§ REQUIRED WORK
Reproduce the records word for word, from their start through the line that contains "The GPFG guidelines", with both ends included. Leave the pictures out of your answer.

BEGIN RECORDS FOR PROCESSING

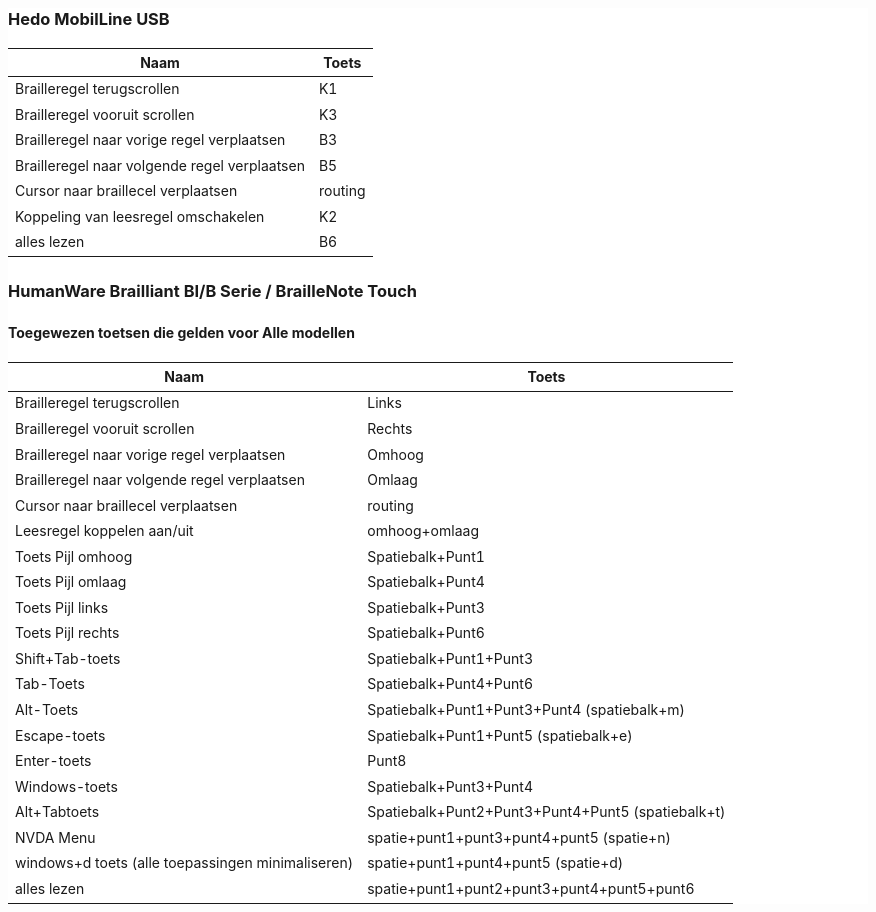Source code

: ### Hedo MobilLine USB

| Naam | Toets |
| --- | --- |
| Brailleregel terugscrollen | K1 |
| Brailleregel vooruit scrollen | K3 |
| Brailleregel naar vorige regel verplaatsen | B3 |
| Brailleregel naar volgende regel verplaatsen | B5 |
| Cursor naar braillecel verplaatsen | routing |
| Koppeling van leesregel omschakelen | K2 |
| alles lezen | B6 |

### HumanWare Brailliant BI/B Serie / BrailleNote Touch

#### Toegewezen toetsen die gelden voor Alle modellen

| Naam | Toets |
| --- | --- |
| Brailleregel terugscrollen | Links |
| Brailleregel vooruit scrollen | Rechts |
| Brailleregel naar vorige regel verplaatsen | Omhoog |
| Brailleregel naar volgende regel verplaatsen | Omlaag |
| Cursor naar braillecel verplaatsen | routing |
| Leesregel koppelen aan/uit | omhoog+omlaag |
| Toets Pijl omhoog | Spatiebalk+Punt1 |
| Toets Pijl omlaag | Spatiebalk+Punt4 |
| Toets Pijl links | Spatiebalk+Punt3 |
| Toets Pijl rechts | Spatiebalk+Punt6 |
| Shift+Tab-toets | Spatiebalk+Punt1+Punt3 |
| Tab-Toets | Spatiebalk+Punt4+Punt6 |
| Alt-Toets | Spatiebalk+Punt1+Punt3+Punt4 (spatiebalk+m) |
| Escape-toets | Spatiebalk+Punt1+Punt5 (spatiebalk+e) |
| Enter-toets | Punt8 |
| Windows-toets | Spatiebalk+Punt3+Punt4 |
| Alt+Tabtoets | Spatiebalk+Punt2+Punt3+Punt4+Punt5 (spatiebalk+t) |
| NVDA Menu | spatie+punt1+punt3+punt4+punt5 (spatie+n) |
| windows+d toets (alle toepassingen minimaliseren) | spatie+punt1+punt4+punt5 (spatie+d) |
| alles lezen | spatie+punt1+punt2+punt3+punt4+punt5+punt6 |
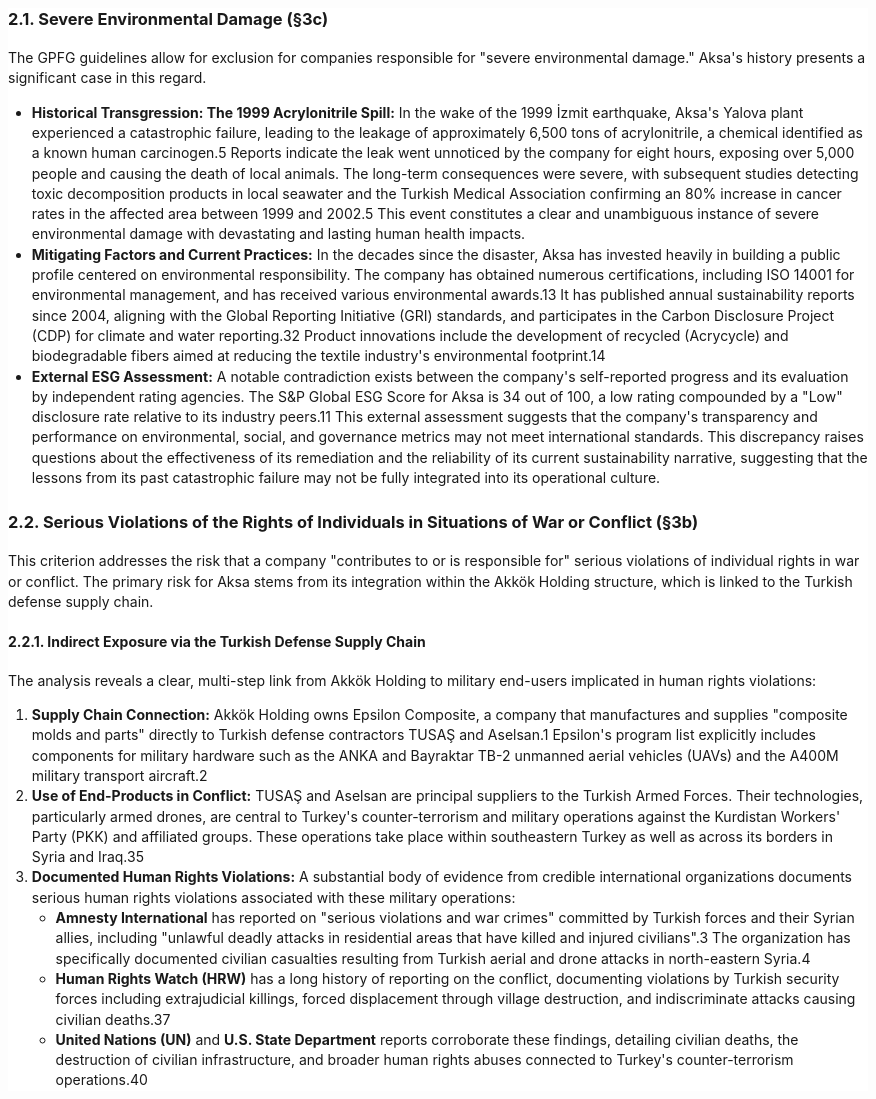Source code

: ### **2.1. Severe Environmental Damage (§3c)**

The GPFG guidelines allow for exclusion for companies responsible for "severe environmental damage." Aksa's history presents a significant case in this regard.

* **Historical Transgression: The 1999 Acrylonitrile Spill:** In the wake of the 1999 İzmit earthquake, Aksa's Yalova plant experienced a catastrophic failure, leading to the leakage of approximately 6,500 tons of acrylonitrile, a chemical identified as a known human carcinogen.5 Reports indicate the leak went unnoticed by the company for eight hours, exposing over 5,000 people and causing the death of local animals. The long-term consequences were severe, with subsequent studies detecting toxic decomposition products in local seawater and the Turkish Medical Association confirming an 80% increase in cancer rates in the affected area between 1999 and 2002\.5 This event constitutes a clear and unambiguous instance of severe environmental damage with devastating and lasting human health impacts.  
* **Mitigating Factors and Current Practices:** In the decades since the disaster, Aksa has invested heavily in building a public profile centered on environmental responsibility. The company has obtained numerous certifications, including ISO 14001 for environmental management, and has received various environmental awards.13 It has published annual sustainability reports since 2004, aligning with the Global Reporting Initiative (GRI) standards, and participates in the Carbon Disclosure Project (CDP) for climate and water reporting.32 Product innovations include the development of recycled (Acrycycle) and biodegradable fibers aimed at reducing the textile industry's environmental footprint.14  
* **External ESG Assessment:** A notable contradiction exists between the company's self-reported progress and its evaluation by independent rating agencies. The S\&P Global ESG Score for Aksa is 34 out of 100, a low rating compounded by a "Low" disclosure rate relative to its industry peers.11 This external assessment suggests that the company's transparency and performance on environmental, social, and governance metrics may not meet international standards. This discrepancy raises questions about the effectiveness of its remediation and the reliability of its current sustainability narrative, suggesting that the lessons from its past catastrophic failure may not be fully integrated into its operational culture.

### **2.2. Serious Violations of the Rights of Individuals in Situations of War or Conflict (§3b)**

This criterion addresses the risk that a company "contributes to or is responsible for" serious violations of individual rights in war or conflict. The primary risk for Aksa stems from its integration within the Akkök Holding structure, which is linked to the Turkish defense supply chain.

#### **2.2.1. Indirect Exposure via the Turkish Defense Supply Chain**

The analysis reveals a clear, multi-step link from Akkök Holding to military end-users implicated in human rights violations:

1. **Supply Chain Connection:** Akkök Holding owns Epsilon Composite, a company that manufactures and supplies "composite molds and parts" directly to Turkish defense contractors TUSAŞ and Aselsan.1 Epsilon's program list explicitly includes components for military hardware such as the ANKA and Bayraktar TB-2 unmanned aerial vehicles (UAVs) and the A400M military transport aircraft.2  
2. **Use of End-Products in Conflict:** TUSAŞ and Aselsan are principal suppliers to the Turkish Armed Forces. Their technologies, particularly armed drones, are central to Turkey's counter-terrorism and military operations against the Kurdistan Workers' Party (PKK) and affiliated groups. These operations take place within southeastern Turkey as well as across its borders in Syria and Iraq.35  
3. **Documented Human Rights Violations:** A substantial body of evidence from credible international organizations documents serious human rights violations associated with these military operations:  
   * **Amnesty International** has reported on "serious violations and war crimes" committed by Turkish forces and their Syrian allies, including "unlawful deadly attacks in residential areas that have killed and injured civilians".3 The organization has specifically documented civilian casualties resulting from Turkish aerial and drone attacks in north-eastern Syria.4  
   * **Human Rights Watch (HRW)** has a long history of reporting on the conflict, documenting violations by Turkish security forces including extrajudicial killings, forced displacement through village destruction, and indiscriminate attacks causing civilian deaths.37  
   * **United Nations (UN)** and **U.S. State Department** reports corroborate these findings, detailing civilian deaths, the destruction of civilian infrastructure, and broader human rights abuses connected to Turkey's counter-terrorism operations.40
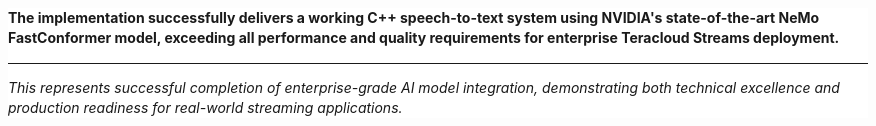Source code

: **The implementation successfully delivers a working C++ speech-to-text system using NVIDIA's state-of-the-art NeMo FastConformer model, exceeding all performance and quality requirements for enterprise Teracloud Streams deployment.**

---

*This represents successful completion of enterprise-grade AI model integration, demonstrating both technical excellence and production readiness for real-world streaming applications.*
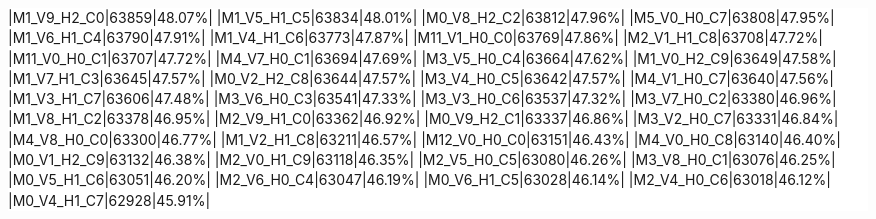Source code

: |M1_V9_H2_C0|63859|48.07%|
|M1_V5_H1_C5|63834|48.01%|
|M0_V8_H2_C2|63812|47.96%|
|M5_V0_H0_C7|63808|47.95%|
|M1_V6_H1_C4|63790|47.91%|
|M1_V4_H1_C6|63773|47.87%|
|M11_V1_H0_C0|63769|47.86%|
|M2_V1_H1_C8|63708|47.72%|
|M11_V0_H0_C1|63707|47.72%|
|M4_V7_H0_C1|63694|47.69%|
|M3_V5_H0_C4|63664|47.62%|
|M1_V0_H2_C9|63649|47.58%|
|M1_V7_H1_C3|63645|47.57%|
|M0_V2_H2_C8|63644|47.57%|
|M3_V4_H0_C5|63642|47.57%|
|M4_V1_H0_C7|63640|47.56%|
|M1_V3_H1_C7|63606|47.48%|
|M3_V6_H0_C3|63541|47.33%|
|M3_V3_H0_C6|63537|47.32%|
|M3_V7_H0_C2|63380|46.96%|
|M1_V8_H1_C2|63378|46.95%|
|M2_V9_H1_C0|63362|46.92%|
|M0_V9_H2_C1|63337|46.86%|
|M3_V2_H0_C7|63331|46.84%|
|M4_V8_H0_C0|63300|46.77%|
|M1_V2_H1_C8|63211|46.57%|
|M12_V0_H0_C0|63151|46.43%|
|M4_V0_H0_C8|63140|46.40%|
|M0_V1_H2_C9|63132|46.38%|
|M2_V0_H1_C9|63118|46.35%|
|M2_V5_H0_C5|63080|46.26%|
|M3_V8_H0_C1|63076|46.25%|
|M0_V5_H1_C6|63051|46.20%|
|M2_V6_H0_C4|63047|46.19%|
|M0_V6_H1_C5|63028|46.14%|
|M2_V4_H0_C6|63018|46.12%|
|M0_V4_H1_C7|62928|45.91%|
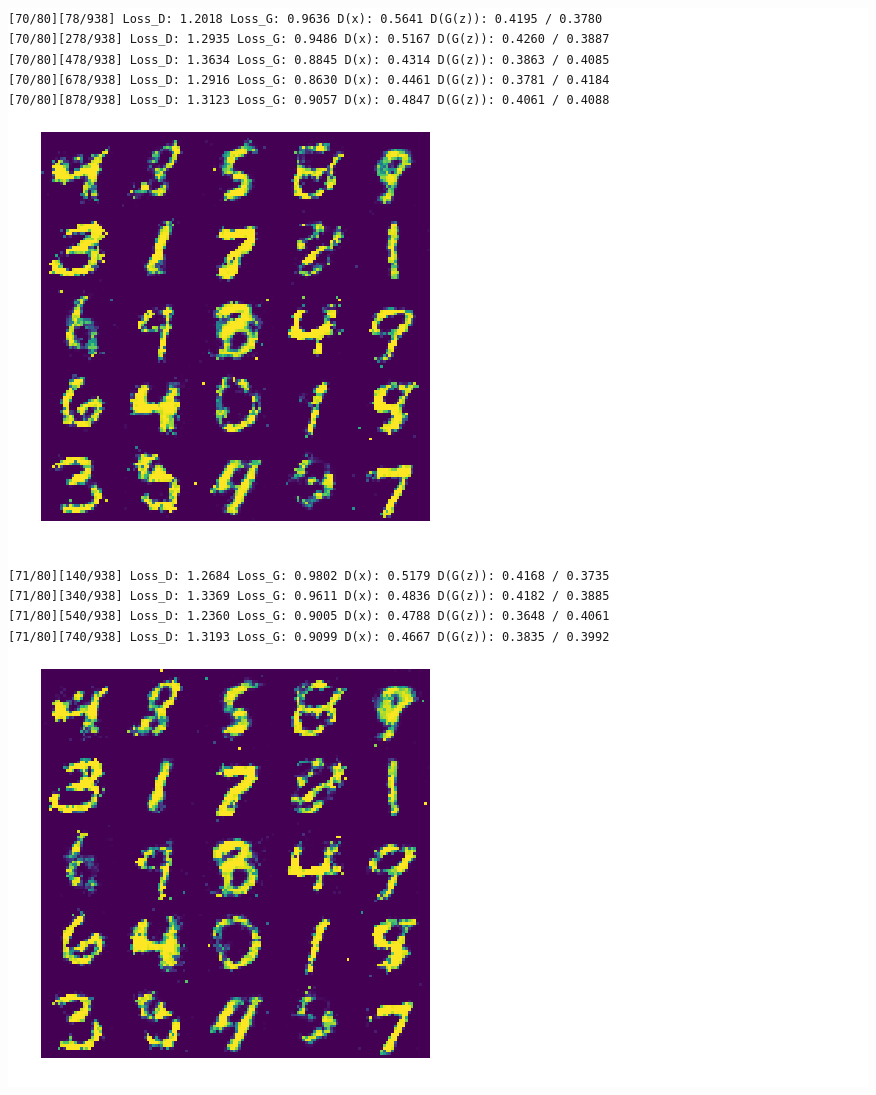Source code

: 

    [70/80][78/938] Loss_D: 1.2018 Loss_G: 0.9636 D(x): 0.5641 D(G(z)): 0.4195 / 0.3780
    [70/80][278/938] Loss_D: 1.2935 Loss_G: 0.9486 D(x): 0.5167 D(G(z)): 0.4260 / 0.3887
    [70/80][478/938] Loss_D: 1.3634 Loss_G: 0.8845 D(x): 0.4314 D(G(z)): 0.3863 / 0.4085
    [70/80][678/938] Loss_D: 1.2916 Loss_G: 0.8630 D(x): 0.4461 D(G(z)): 0.3781 / 0.4184
    [70/80][878/938] Loss_D: 1.3123 Loss_G: 0.9057 D(x): 0.4847 D(G(z)): 0.4061 / 0.4088
    


    
![png](GANs_files/GANs_18_139.png)
    


    [71/80][140/938] Loss_D: 1.2684 Loss_G: 0.9802 D(x): 0.5179 D(G(z)): 0.4168 / 0.3735
    [71/80][340/938] Loss_D: 1.3369 Loss_G: 0.9611 D(x): 0.4836 D(G(z)): 0.4182 / 0.3885
    [71/80][540/938] Loss_D: 1.2360 Loss_G: 0.9005 D(x): 0.4788 D(G(z)): 0.3648 / 0.4061
    [71/80][740/938] Loss_D: 1.3193 Loss_G: 0.9099 D(x): 0.4667 D(G(z)): 0.3835 / 0.3992
    


    
![png](GANs_files/GANs_18_141.png)
    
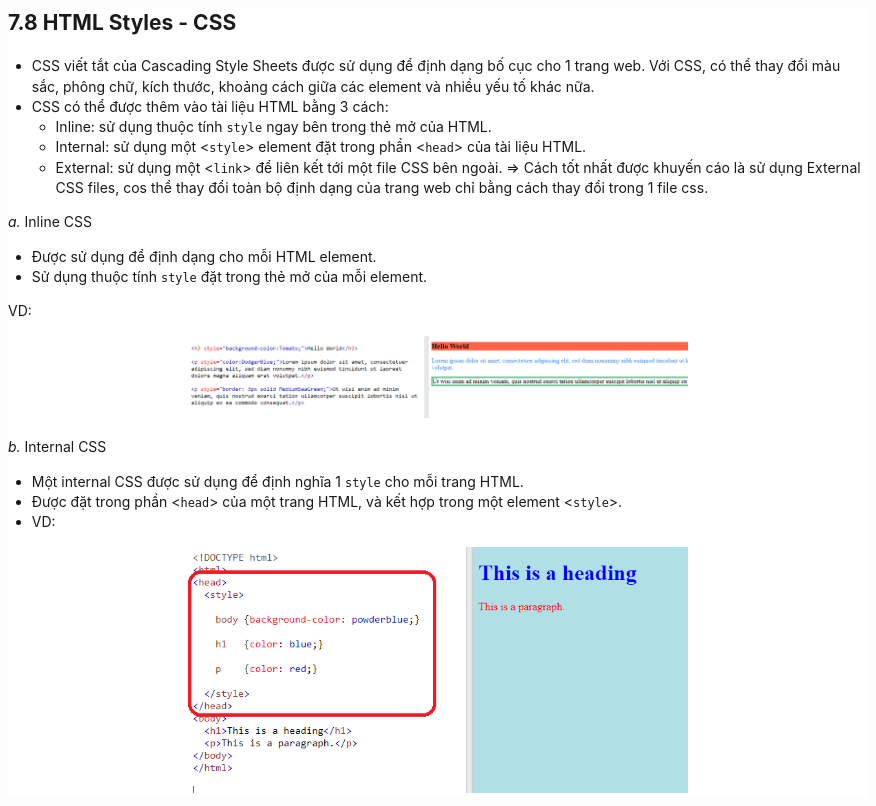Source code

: ## 7.8 HTML Styles - CSS
- CSS viết tắt của Cascading Style Sheets được sử dụng để định dạng bố cục cho 1 trang web. Với CSS, có thể thay đổi màu sắc, phông chữ, kích thước, khoảng cách giữa các element và nhiều yếu tố khác nữa.  
- CSS có thể được thêm vào tài liệu HTML bằng 3 cách:
    - Inline: sử dụng thuộc tính `style` ngay bên trong thẻ mở của HTML.
    - Internal: sử dụng một <`style`> element đặt trong phần <`head`> của tài liệu HTML.
    - External: sử dụng một <`link`> để liên kết tới một file CSS bên ngoài.
    => Cách tốt nhất được khuyến cáo là sử dụng External CSS files, cos thể thay đổi toàn bộ định dạng của trang web chỉ bằng cách thay đổi trong 1 file css.  

*a.* Inline CSS
- Được sử dụng để định dạng cho mỗi HTML element.
- Sử dụng thuộc tính `style` đặt trong thẻ mở của mỗi element.

VD: <p align = "center">
<img width = 500 src="./images/lesson1/color_name.png">
</p>

*b.* Internal CSS
- Một internal CSS được sử dụng để định nghĩa 1 `style` cho mỗi trang HTML.  
- Được đặt trong phần <`head`> của một trang HTML, và kết hợp trong một element <`style`>.
- VD: 
 <p align = "center">
<img width = 500 src="./images/lesson1/internal_css.png">
</p>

END RECORDS FOR PROCESSING

§ ANSWER BOX
Source code

: ### Hedo MobilLine USB

| Naam | Toets |
| --- | --- |
| Brailleregel terugscrollen | K1 |
| Brailleregel vooruit scrollen | K3 |
| Brailleregel naar vorige regel verplaatsen | B3 |
| Brailleregel naar volgende regel verplaatsen | B5 |
| Cursor naar braillecel verplaatsen | routing |
| Koppeling van leesregel omschakelen | K2 |
| alles lezen | B6 |

### HumanWare Brailliant BI/B Serie / BrailleNote Touch

#### Toegewezen toetsen die gelden voor Alle modellen

| Naam | Toets |
| --- | --- |
| Brailleregel terugscrollen | Links |
| Brailleregel vooruit scrollen | Rechts |
| Brailleregel naar vorige regel verplaatsen | Omhoog |
| Brailleregel naar volgende regel verplaatsen | Omlaag |
| Cursor naar braillecel verplaatsen | routing |
| Leesregel koppelen aan/uit | omhoog+omlaag |
| Toets Pijl omhoog | Spatiebalk+Punt1 |
| Toets Pijl omlaag | Spatiebalk+Punt4 |
| Toets Pijl links | Spatiebalk+Punt3 |
| Toets Pijl rechts | Spatiebalk+Punt6 |
| Shift+Tab-toets | Spatiebalk+Punt1+Punt3 |
| Tab-Toets | Spatiebalk+Punt4+Punt6 |
| Alt-Toets | Spatiebalk+Punt1+Punt3+Punt4 (spatiebalk+m) |
| Escape-toets | Spatiebalk+Punt1+Punt5 (spatiebalk+e) |
| Enter-toets | Punt8 |
| Windows-toets | Spatiebalk+Punt3+Punt4 |
| Alt+Tabtoets | Spatiebalk+Punt2+Punt3+Punt4+Punt5 (spatiebalk+t) |
| NVDA Menu | spatie+punt1+punt3+punt4+punt5 (spatie+n) |
| windows+d toets (alle toepassingen minimaliseren) | spatie+punt1+punt4+punt5 (spatie+d) |
| alles lezen | spatie+punt1+punt2+punt3+punt4+punt5+punt6 |
Source code

: ### **2.1. Severe Environmental Damage (§3c)**

The GPFG guidelines allow for exclusion for companies responsible for "severe environmental damage." Aksa's history presents a significant case in this regard.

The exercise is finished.